--- Start Stored rows ---
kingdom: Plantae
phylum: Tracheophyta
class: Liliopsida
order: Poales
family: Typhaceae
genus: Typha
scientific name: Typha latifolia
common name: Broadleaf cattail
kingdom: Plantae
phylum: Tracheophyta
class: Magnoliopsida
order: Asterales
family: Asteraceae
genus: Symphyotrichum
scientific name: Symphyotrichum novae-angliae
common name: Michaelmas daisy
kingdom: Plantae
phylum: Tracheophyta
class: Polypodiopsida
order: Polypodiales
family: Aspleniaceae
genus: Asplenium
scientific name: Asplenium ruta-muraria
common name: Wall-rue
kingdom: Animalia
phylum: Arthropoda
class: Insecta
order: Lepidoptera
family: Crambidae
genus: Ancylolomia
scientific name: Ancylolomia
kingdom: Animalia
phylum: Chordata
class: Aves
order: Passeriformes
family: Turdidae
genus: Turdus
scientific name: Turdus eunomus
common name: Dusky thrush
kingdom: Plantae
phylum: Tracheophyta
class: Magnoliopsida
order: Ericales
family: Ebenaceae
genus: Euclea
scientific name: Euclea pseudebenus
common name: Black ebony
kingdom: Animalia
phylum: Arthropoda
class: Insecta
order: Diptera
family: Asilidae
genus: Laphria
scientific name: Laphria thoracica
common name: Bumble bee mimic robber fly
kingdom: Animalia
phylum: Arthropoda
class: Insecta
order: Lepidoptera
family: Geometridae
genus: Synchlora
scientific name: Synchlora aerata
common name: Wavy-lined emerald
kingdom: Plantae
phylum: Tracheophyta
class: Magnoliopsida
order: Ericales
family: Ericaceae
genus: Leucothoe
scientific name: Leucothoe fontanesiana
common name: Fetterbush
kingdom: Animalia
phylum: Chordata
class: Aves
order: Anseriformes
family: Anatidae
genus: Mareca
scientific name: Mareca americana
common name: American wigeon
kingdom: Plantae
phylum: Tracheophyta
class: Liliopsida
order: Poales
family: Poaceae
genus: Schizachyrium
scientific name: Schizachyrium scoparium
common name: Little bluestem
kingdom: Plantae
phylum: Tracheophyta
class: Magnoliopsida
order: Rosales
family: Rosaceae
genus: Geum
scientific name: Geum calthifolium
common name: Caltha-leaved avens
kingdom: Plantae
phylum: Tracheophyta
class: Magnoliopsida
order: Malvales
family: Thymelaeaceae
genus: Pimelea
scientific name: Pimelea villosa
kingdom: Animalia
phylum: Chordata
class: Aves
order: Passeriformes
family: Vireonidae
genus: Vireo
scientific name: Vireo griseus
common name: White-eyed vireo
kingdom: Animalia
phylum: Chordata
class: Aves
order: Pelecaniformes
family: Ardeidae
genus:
--- End Stored rows ---
(Exercise instructions): Repeat every line of the records above word for word, changing nothing.

(The reply):
kingdom: Plantae
phylum: Tracheophyta
class: Liliopsida
order: Poales
family: Typhaceae
genus: Typha
scientific name: Typha latifolia
common name: Broadleaf cattail
kingdom: Plantae
phylum: Tracheophyta
class: Magnoliopsida
order: Asterales
family: Asteraceae
genus: Symphyotrichum
scientific name: Symphyotrichum novae-angliae
common name: Michaelmas daisy
kingdom: Plantae
phylum: Tracheophyta
class: Polypodiopsida
order: Polypodiales
family: Aspleniaceae
genus: Asplenium
scientific name: Asplenium ruta-muraria
common name: Wall-rue
kingdom: Animalia
phylum: Arthropoda
class: Insecta
order: Lepidoptera
family: Crambidae
genus: Ancylolomia
scientific name: Ancylolomia
kingdom: Animalia
phylum: Chordata
class: Aves
order: Passeriformes
family: Turdidae
genus: Turdus
scientific name: Turdus eunomus
common name: Dusky thrush
kingdom: Plantae
phylum: Tracheophyta
class: Magnoliopsida
order: Ericales
family: Ebenaceae
genus: Euclea
scientific name: Euclea pseudebenus
common name: Black ebony
kingdom: Animalia
phylum: Arthropoda
class: Insecta
order: Diptera
family: Asilidae
genus: Laphria
scientific name: Laphria thoracica
common name: Bumble bee mimic robber fly
kingdom: Animalia
phylum: Arthropoda
class: Insecta
order: Lepidoptera
family: Geometridae
genus: Synchlora
scientific name: Synchlora aerata
common name: Wavy-lined emerald
kingdom: Plantae
phylum: Tracheophyta
class: Magnoliopsida
order: Ericales
family: Ericaceae
genus: Leucothoe
scientific name: Leucothoe fontanesiana
common name: Fetterbush
kingdom: Animalia
phylum: Chordata
class: Aves
order: Anseriformes
family: Anatidae
genus: Mareca
scientific name: Mareca americana
common name: American wigeon
kingdom: Plantae
phylum: Tracheophyta
class: Liliopsida
order: Poales
family: Poaceae
genus: Schizachyrium
scientific name: Schizachyrium scoparium
common name: Little bluestem
kingdom: Plantae
phylum: Tracheophyta
class: Magnoliopsida
order: Rosales
family: Rosaceae
genus: Geum
scientific name: Geum calthifolium
common name: Caltha-leaved avens
kingdom: Plantae
phylum: Tracheophyta
class: Magnoliopsida
order: Malvales
family: Thymelaeaceae
genus: Pimelea
scientific name: Pimelea villosa
kingdom: Animalia
phylum: Chordata
class: Aves
order: Passeriformes
family: Vireonidae
genus: Vireo
scientific name: Vireo griseus
common name: White-eyed vireo
kingdom: Animalia
phylum: Chordata
class: Aves
order: Pelecaniformes
family: Ardeidae
genus:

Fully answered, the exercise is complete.